Some good chess programs do run in parallel (see [Finkel:82a], [Marsland:84a], [Newborn:85a], [Schaeffer:84a;86a]), but before our work nobody had tried more than about 15 processors. We were interested in using hundreds or thousands of processors. This forced us to squarely face all the issues of parallel chess-algorithms which work for a few processors do not necessarily scale up to hundreds of processors. An example of this is the occurrence of sequential bottlenecks in the control structure of the program. We have been very careful to keep control of the program decentralized so as to avoid these bottlenecks.

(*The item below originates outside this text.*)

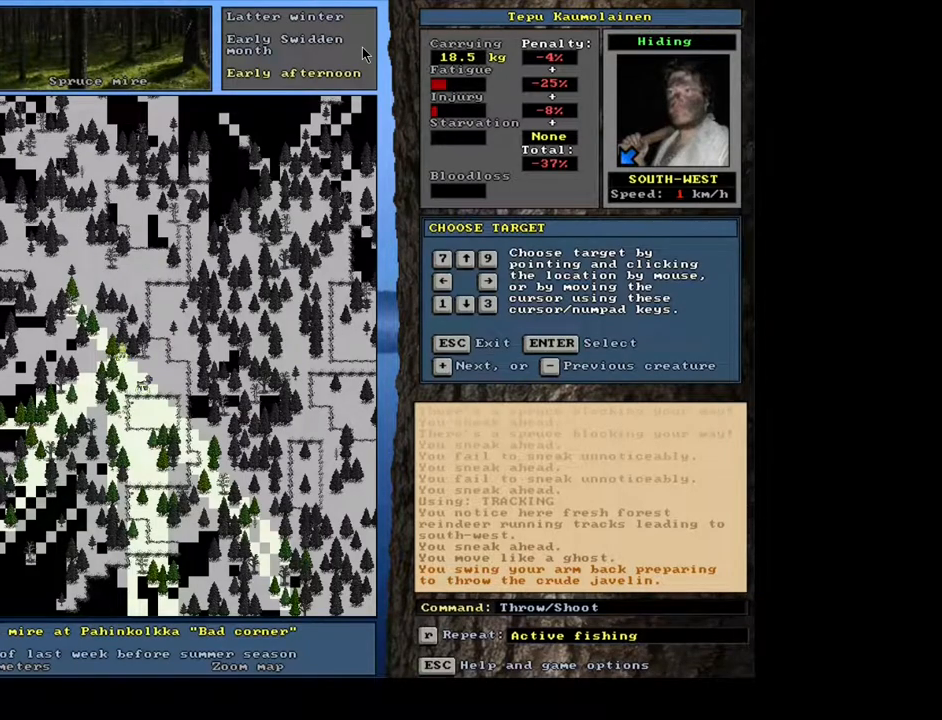
{"keys": [], "mouse": [], "events": [[83, "return", "down"], [233, "return", "up"]]}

The parallelism comes from searching different parts of the chess tree at the same time. Processors are organized in a hierarchy with one master processor controlling several teams, each submaster controlling several subteams, and so on. The basic parallel operation consists of one master coming to a node in the chess tree, and assigning subtrees to his slaves in a self-scheduled way. Figure 14.5 shows a timeline of how this might happen with three subteams. Self-scheduling by the slaves helps to load-balance the computation, as can be seen in the figure.
So far, we have defined what happens when a master processor reaches a node of the chess tree. Clearly, this process can be repeated recursively. That is, each subteam can split into sub-subteams at some lower level in the tree. This recursive splitting process, illustrated in Figure 14.6, allows large numbers of processors to come into play.

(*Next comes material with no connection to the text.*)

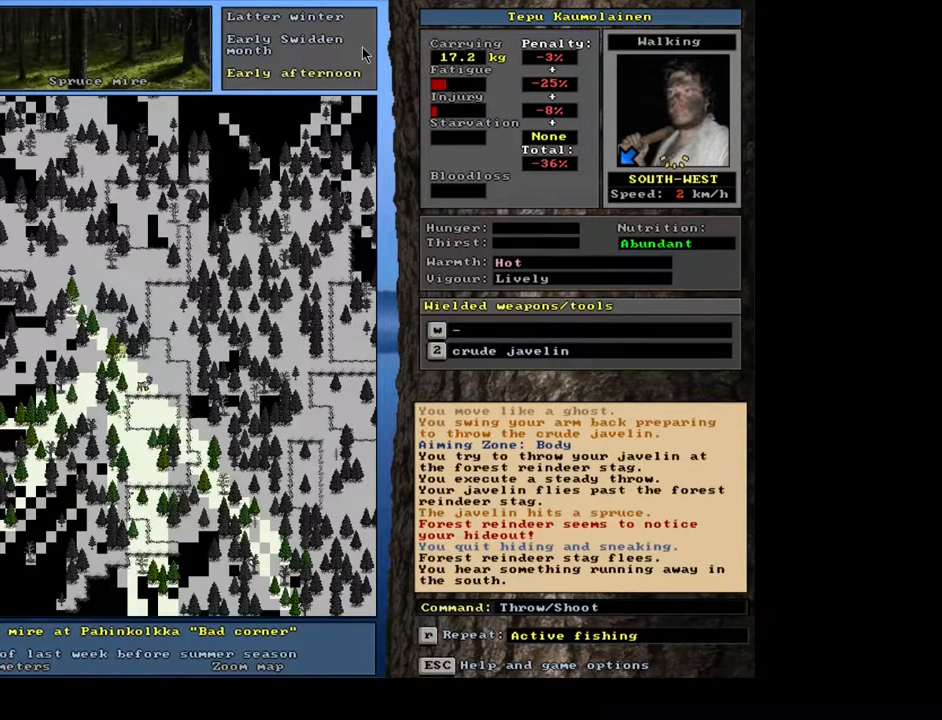
{"keys": [], "mouse": [], "events": []}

In conflict with this is the inherent sequential model of the standard alpha-beta algorithm. Pruning depends on fully searching one subtree in order to establish bounds (on the score) for the search of the next subtree. If one adheres to the standard algorithm in an overly strict manner, there may be little opportunity for parallelism. On the other hand, if one is too naive in the design of a parallel algorithm, the situation is easily reached where the parallel program searches an impressive number of board positions per second, but still does not search much more deeply than a single processor running the alpha-beta algorithm. The point is that one should not simply split or ``go parallel'' at every opportunity-as we will see below, it is sometimes better to leave processors idle for short periods of time and then do work at more effective points in the chess tree.

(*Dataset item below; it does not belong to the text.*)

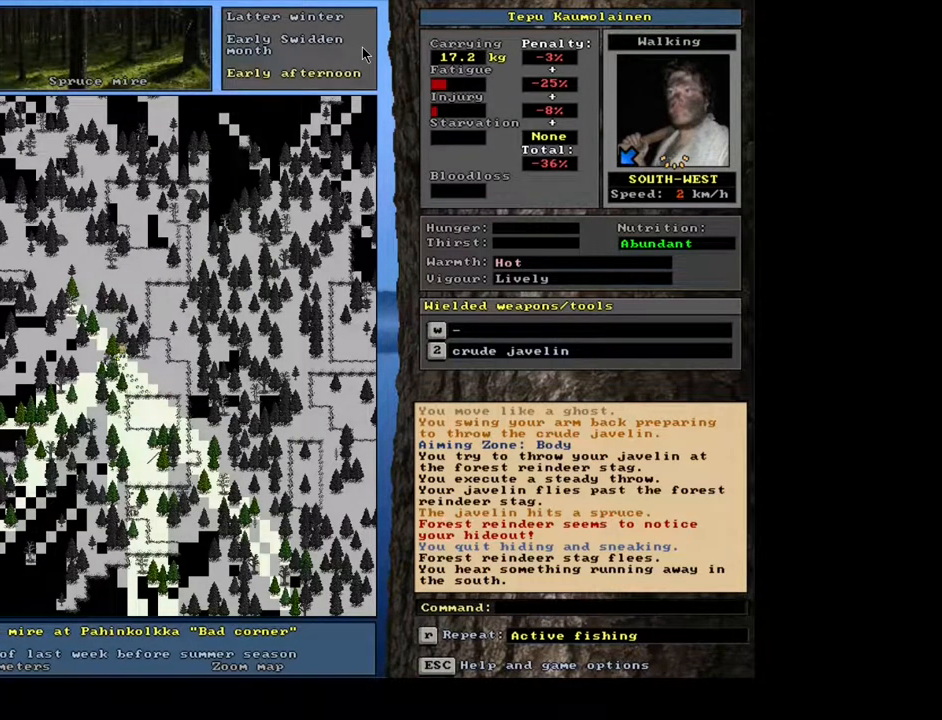
{"keys": [], "mouse": [], "events": []}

Figure: The Splitting Process of Figure 14.5 is Now Repeated, in a Recursive Fashion, Down the Chess Tree to Allow Large Numbers of Processors to Come into Play. The topmost master has four slaves, which are each in turn an entire team of processors, and so on. This figure is only approximate, however. As explained in the text, the splitting into parallel threads of computation is not done at every opportunity but is tightly controlled by the global hash table.